§ **SOURCE EXTRACT**:
════════

Coronet Theatre
- Interactive map of Coronet Theatre
- Address: 366 North La Cienega Boulevard
- Location: Los Angeles, California
- Coordinates: 34°04′40″N 118°22′35″W﻿ / ﻿34.0779°N 118.3764°W
- Operator: Frieda Berkoff, Petrie Robie, Deborah Del Prete and Gigi Pritzker, present: Mark Flanagan

Construction
- Built: 1947
- Architect: Nelson Barcume

Tenant
- Largo

Website
- coronettheatrela.com

= Coronet Theatre (Los Angeles) =

Theater in Los Angeles, California, United States

The Coronet Theatre is a theatre located at 366 North La Cienega Boulevard in Los Angeles, California. During its peak in the mid 20th century, it was a legitimate theatre and experimental cinema venue, showing the work of people such as Kenneth Anger, Man Ray, Peter Berg, and Richard Vetere. Over the years its stage has hosted such stars as John Houseman, Charles Laughton, Charlton Heston, Buster Keaton, Ethel Waters, James Coburn, George C. Scott, Carol Burnett, Noah Wyle, and Glenn Close.

════════

§ **DATA UNDER STUDY**:
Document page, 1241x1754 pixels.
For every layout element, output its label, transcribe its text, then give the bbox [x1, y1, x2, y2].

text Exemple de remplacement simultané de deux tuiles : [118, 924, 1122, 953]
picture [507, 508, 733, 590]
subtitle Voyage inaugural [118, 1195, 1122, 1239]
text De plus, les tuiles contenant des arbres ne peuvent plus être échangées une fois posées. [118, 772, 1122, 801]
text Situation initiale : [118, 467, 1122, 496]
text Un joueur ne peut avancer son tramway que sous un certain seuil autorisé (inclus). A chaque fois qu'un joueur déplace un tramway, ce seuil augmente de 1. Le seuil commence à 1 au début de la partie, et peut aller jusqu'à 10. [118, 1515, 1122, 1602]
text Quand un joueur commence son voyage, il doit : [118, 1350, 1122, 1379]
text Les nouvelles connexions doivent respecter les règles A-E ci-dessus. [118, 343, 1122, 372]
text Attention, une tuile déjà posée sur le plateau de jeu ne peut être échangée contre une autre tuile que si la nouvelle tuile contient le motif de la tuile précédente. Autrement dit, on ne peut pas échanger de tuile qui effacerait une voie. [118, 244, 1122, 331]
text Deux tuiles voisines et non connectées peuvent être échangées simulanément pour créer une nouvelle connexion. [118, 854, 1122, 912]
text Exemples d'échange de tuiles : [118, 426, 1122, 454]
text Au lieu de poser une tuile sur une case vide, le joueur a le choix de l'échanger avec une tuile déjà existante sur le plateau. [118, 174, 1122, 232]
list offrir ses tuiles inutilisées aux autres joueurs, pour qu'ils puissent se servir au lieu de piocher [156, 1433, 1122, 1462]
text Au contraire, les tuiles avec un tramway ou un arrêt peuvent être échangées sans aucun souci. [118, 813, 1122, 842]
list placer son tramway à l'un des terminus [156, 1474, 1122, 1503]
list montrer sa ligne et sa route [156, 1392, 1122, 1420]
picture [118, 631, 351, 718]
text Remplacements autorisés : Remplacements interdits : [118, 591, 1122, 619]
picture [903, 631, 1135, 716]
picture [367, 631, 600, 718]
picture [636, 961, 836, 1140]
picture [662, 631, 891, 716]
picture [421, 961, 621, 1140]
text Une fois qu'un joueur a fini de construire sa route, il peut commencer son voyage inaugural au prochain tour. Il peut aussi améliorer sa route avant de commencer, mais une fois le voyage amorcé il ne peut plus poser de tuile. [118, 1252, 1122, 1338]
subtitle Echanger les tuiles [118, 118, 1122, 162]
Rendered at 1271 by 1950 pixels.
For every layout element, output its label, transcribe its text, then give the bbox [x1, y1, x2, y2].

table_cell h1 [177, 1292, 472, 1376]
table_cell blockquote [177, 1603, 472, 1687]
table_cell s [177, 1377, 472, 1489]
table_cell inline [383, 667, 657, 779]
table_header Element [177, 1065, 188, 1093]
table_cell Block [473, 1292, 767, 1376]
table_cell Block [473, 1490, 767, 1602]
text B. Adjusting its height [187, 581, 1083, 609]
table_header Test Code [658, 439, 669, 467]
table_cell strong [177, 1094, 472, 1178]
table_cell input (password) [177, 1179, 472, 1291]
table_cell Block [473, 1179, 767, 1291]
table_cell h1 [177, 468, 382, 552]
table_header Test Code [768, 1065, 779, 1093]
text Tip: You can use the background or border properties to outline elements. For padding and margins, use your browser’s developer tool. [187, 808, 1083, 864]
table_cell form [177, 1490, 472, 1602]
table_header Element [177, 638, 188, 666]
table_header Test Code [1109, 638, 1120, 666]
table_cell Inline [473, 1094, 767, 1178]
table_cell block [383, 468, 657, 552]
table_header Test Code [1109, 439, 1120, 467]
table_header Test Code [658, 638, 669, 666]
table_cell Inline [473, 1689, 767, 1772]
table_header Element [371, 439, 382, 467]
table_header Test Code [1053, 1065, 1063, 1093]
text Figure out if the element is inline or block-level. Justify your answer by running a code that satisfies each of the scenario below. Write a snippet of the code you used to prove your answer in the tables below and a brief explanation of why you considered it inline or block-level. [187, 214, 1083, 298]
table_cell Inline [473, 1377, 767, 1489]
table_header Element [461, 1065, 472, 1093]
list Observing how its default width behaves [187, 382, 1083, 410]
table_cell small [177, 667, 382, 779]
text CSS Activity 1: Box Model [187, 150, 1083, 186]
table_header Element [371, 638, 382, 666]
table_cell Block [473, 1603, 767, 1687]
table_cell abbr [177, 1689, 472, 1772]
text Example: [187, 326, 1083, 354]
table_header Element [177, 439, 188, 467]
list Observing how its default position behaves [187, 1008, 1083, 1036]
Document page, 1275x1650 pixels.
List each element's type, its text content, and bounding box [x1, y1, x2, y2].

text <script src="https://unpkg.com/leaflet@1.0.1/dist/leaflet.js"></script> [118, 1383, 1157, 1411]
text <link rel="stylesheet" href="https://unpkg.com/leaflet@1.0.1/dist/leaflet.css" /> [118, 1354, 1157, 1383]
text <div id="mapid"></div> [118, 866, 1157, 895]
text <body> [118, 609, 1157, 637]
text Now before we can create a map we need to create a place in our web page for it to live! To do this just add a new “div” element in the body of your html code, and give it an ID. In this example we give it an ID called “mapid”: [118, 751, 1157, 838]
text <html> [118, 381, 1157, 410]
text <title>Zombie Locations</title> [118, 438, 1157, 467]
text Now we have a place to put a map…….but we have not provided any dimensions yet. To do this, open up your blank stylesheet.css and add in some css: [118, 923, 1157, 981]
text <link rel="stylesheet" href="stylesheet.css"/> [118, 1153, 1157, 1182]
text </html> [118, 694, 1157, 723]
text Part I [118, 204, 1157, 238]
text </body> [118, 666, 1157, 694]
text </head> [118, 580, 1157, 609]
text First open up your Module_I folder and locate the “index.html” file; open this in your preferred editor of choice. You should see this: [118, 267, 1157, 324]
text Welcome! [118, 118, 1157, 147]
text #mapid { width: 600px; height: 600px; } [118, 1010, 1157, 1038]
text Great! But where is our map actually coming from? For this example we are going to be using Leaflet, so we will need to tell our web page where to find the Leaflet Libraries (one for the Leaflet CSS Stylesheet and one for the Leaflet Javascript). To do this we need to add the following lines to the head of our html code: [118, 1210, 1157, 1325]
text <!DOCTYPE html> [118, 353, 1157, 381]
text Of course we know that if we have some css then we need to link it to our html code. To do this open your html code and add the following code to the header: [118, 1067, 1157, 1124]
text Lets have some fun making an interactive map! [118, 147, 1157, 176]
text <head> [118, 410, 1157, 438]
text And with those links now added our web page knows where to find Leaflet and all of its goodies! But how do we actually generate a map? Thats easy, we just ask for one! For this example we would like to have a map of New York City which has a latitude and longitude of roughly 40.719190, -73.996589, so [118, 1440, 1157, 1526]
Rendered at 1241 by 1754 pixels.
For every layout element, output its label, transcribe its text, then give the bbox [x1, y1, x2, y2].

════════

§ **WORK TASK**: List the people whose work the Coronet Theatre article says the venue showed during its mid-20th-century peak.

§ **ANSWER SPACE**: Kenneth Anger, Man Ray, Peter Berg, Richard Vetere